Protracted battle to retrieve a computer centre’s seats for the elderly and handicapped at Bremen says much about the bureaucratic mindset

March 19, 2015

The disappearance of some ergonomic, adjustable office swivel chairs from a university computer centre and library may not seem very important. But this seemingly trivial event, which occurred at Germany’s University of Bremen, is illustrative of deeper structural problems at the institution, and more broadly across higher education in the country.

Prior to 1 June 2012, there were about 15 adjustable office swivel chairs in Bremen’s computer centre, intended for the use of the elderly and handicapped. They were then suddenly removed without any explanation.

The university’s human resources department was contacted without success. On 28 July, a letter was sent to the Bremen state government’s senator for education, science and health, as well as a copy to the university’s rector. On 25 September, an official from the ministry of education, science and health replied that the office chairs had been removed for hygienic and financial reasons. An inconclusive meeting with the university’s chancellor, who is responsible for administrative matters – while the rector deals with academic affairs – took place on 23 October. Between this date and 12 November, the vice-mayor and finance minister of the Bremen state government visited the computer centre, which angered some of the officials there but resulted in three office chairs being installed on 12 November.

A similar request had been made to the State and University Central Library, Bremen, in June 2012. Protracted efforts finally resulted in the arrival of four chairs on 12 March 2014.

It had become obvious by now that the university and the government were not interested in providing the requisite number of chairs. A petition was made on 11 September 2013 to the Bremen state legislature and a lawyer was involved in order to secure more chairs. The legislature approved the provision of four office chairs at its 22‑23 January 2014 session.

And so to the deeper problems revealed by this baffling affair. The creation of the Federal Republic of Germany did not result in any fundamental restructuring of the state bureaucracy, or of the deeply ingrained collective consciousness of the correctness of law as a foundation of the state under the rule of law (Rechtsstaat).

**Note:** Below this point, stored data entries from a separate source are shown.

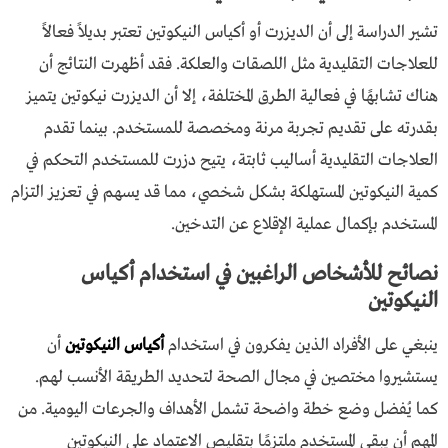
تشير الدراسة إلى أن الديزرت أو أكياس النيكوتين تعتبر بديلاً فعالاً
للعلاجات التقليدية مثل اللصقات والعلكة. فقد أظهرت النتائج أن
هناك تشابهًا في فعالية الطرق المختلفة، إلا أن الديزرت نيكوتين يتميز
بقدرته على تقديم تجربة مرنة ومخصصة للمستخدم. بينما تقدم
العلاجات التقليدية أساليب ثابتة، يتيح دزرت للمستخدم التحكم في
كمية النيكوتين المستهلكة بشكل شخصي، مما قد يسهم في تعزيز التزام
المستخدم بإكمال عملية الإقلاع عن التدخين.
نصائح للأشخاص الراغبين في استخدام أكياس
النيكوتين
ينبغي على الأفراد الذين يفكرون في استخدام
أكياس النيكوتين
أن
يستشيروا مختصين في مجال الصحة لتحديد الطريقة الأنسب لهم.
كما يُفضل وضع خطة واضحة تشمل الأهداف والجرعات اليومية. من
المهم أن يبقى المستخدم ملتزمًا بتقليص الاعتماد على النيكوتين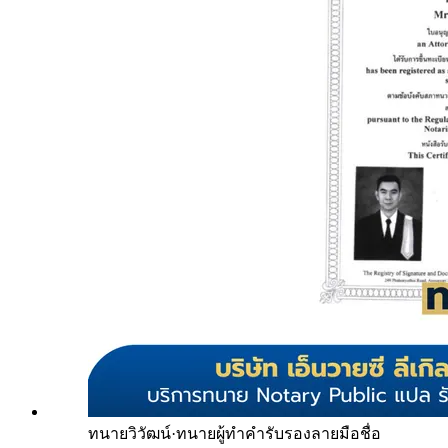
ทนายวิวัฒน์
·
ทนายผู้ทำคำรับรองลายมือชื่อ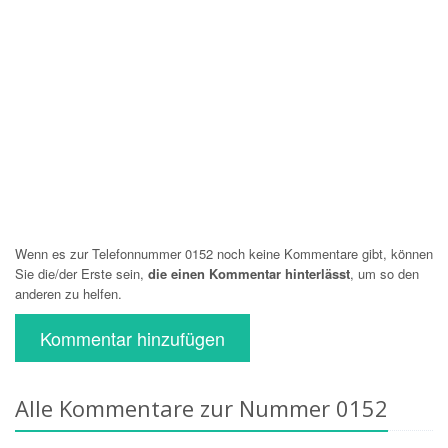
Wenn es zur Telefonnummer 0152 noch keine Kommentare gibt, können
Sie die/der Erste sein,
die einen Kommentar hinterlässt
, um so den
anderen zu helfen.
Kommentar hinzufügen
Alle Kommentare zur Nummer 0152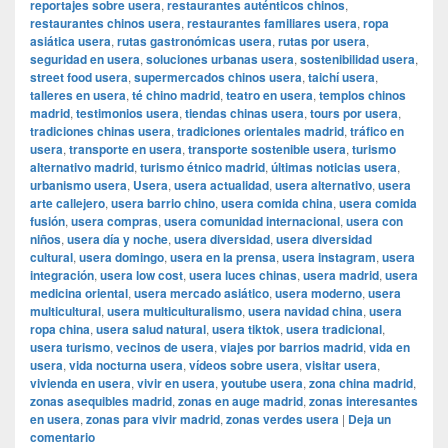
reportajes sobre usera
,
restaurantes auténticos chinos
,
restaurantes chinos usera
,
restaurantes familiares usera
,
ropa
asiática usera
,
rutas gastronómicas usera
,
rutas por usera
,
seguridad en usera
,
soluciones urbanas usera
,
sostenibilidad usera
,
street food usera
,
supermercados chinos usera
,
taichí usera
,
talleres en usera
,
té chino madrid
,
teatro en usera
,
templos chinos
madrid
,
testimonios usera
,
tiendas chinas usera
,
tours por usera
,
tradiciones chinas usera
,
tradiciones orientales madrid
,
tráfico en
usera
,
transporte en usera
,
transporte sostenible usera
,
turismo
alternativo madrid
,
turismo étnico madrid
,
últimas noticias usera
,
urbanismo usera
,
Usera
,
usera actualidad
,
usera alternativo
,
usera
arte callejero
,
usera barrio chino
,
usera comida china
,
usera comida
fusión
,
usera compras
,
usera comunidad internacional
,
usera con
niños
,
usera día y noche
,
usera diversidad
,
usera diversidad
cultural
,
usera domingo
,
usera en la prensa
,
usera instagram
,
usera
integración
,
usera low cost
,
usera luces chinas
,
usera madrid
,
usera
medicina oriental
,
usera mercado asiático
,
usera moderno
,
usera
multicultural
,
usera multiculturalismo
,
usera navidad china
,
usera
ropa china
,
usera salud natural
,
usera tiktok
,
usera tradicional
,
usera turismo
,
vecinos de usera
,
viajes por barrios madrid
,
vida en
usera
,
vida nocturna usera
,
vídeos sobre usera
,
visitar usera
,
vivienda en usera
,
vivir en usera
,
youtube usera
,
zona china madrid
,
zonas asequibles madrid
,
zonas en auge madrid
,
zonas interesantes
en usera
,
zonas para vivir madrid
,
zonas verdes usera
|
Deja un
comentario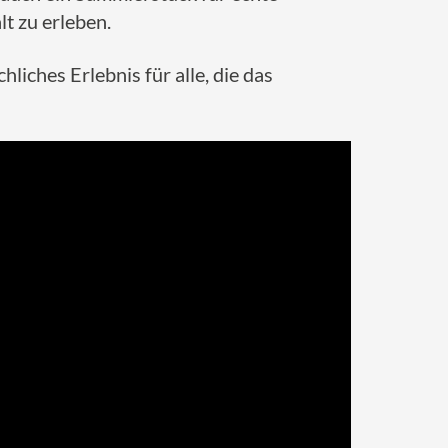
t zu erleben.
liches Erlebnis für alle, die das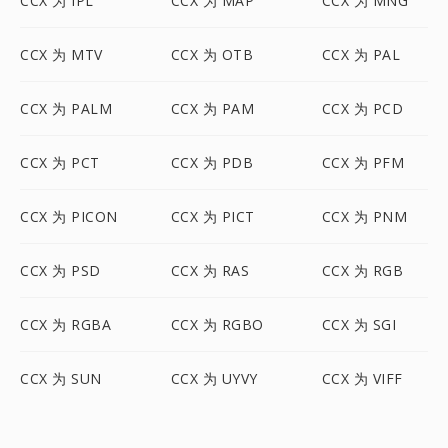
CCX 为 IPL
CCX 为 MAP
CCX 为 MNG
CCX 为 MTV
CCX 为 OTB
CCX 为 PAL
CCX 为 PALM
CCX 为 PAM
CCX 为 PCD
CCX 为 PCT
CCX 为 PDB
CCX 为 PFM
CCX 为 PICON
CCX 为 PICT
CCX 为 PNM
CCX 为 PSD
CCX 为 RAS
CCX 为 RGB
CCX 为 RGBA
CCX 为 RGBO
CCX 为 SGI
CCX 为 SUN
CCX 为 UYVY
CCX 为 VIFF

This was well expressed by Johann Wolfgang von Goethe in Das Sonett (1802): “And the law can only give us freedom”. Not surprisingly, considerable submissiveness to officialdom (Obrigkeitsdenken) persists and, consequently, courage of one’s convictions (Zivilcourage) is relatively weak. At the University of Bremen, there is also the problem of the division of academic and administrative responsibilities at the chief executive level. This creates much confusion as to who is responsible for what, including the university’s interaction with various government ministries and vice versa.

The situation was further compounded by some officials believing that they know best – thus to question their decisions was seen as a challenge to their authority and knowledge. No ombudsman exists to investigate staff and student complaints, or requests for the authorities to take corrective measures. An extraordinary degree of pressure from outside and a phenomenal length of time were needed to resolve an internal matter that should have been sorted out without any fuss.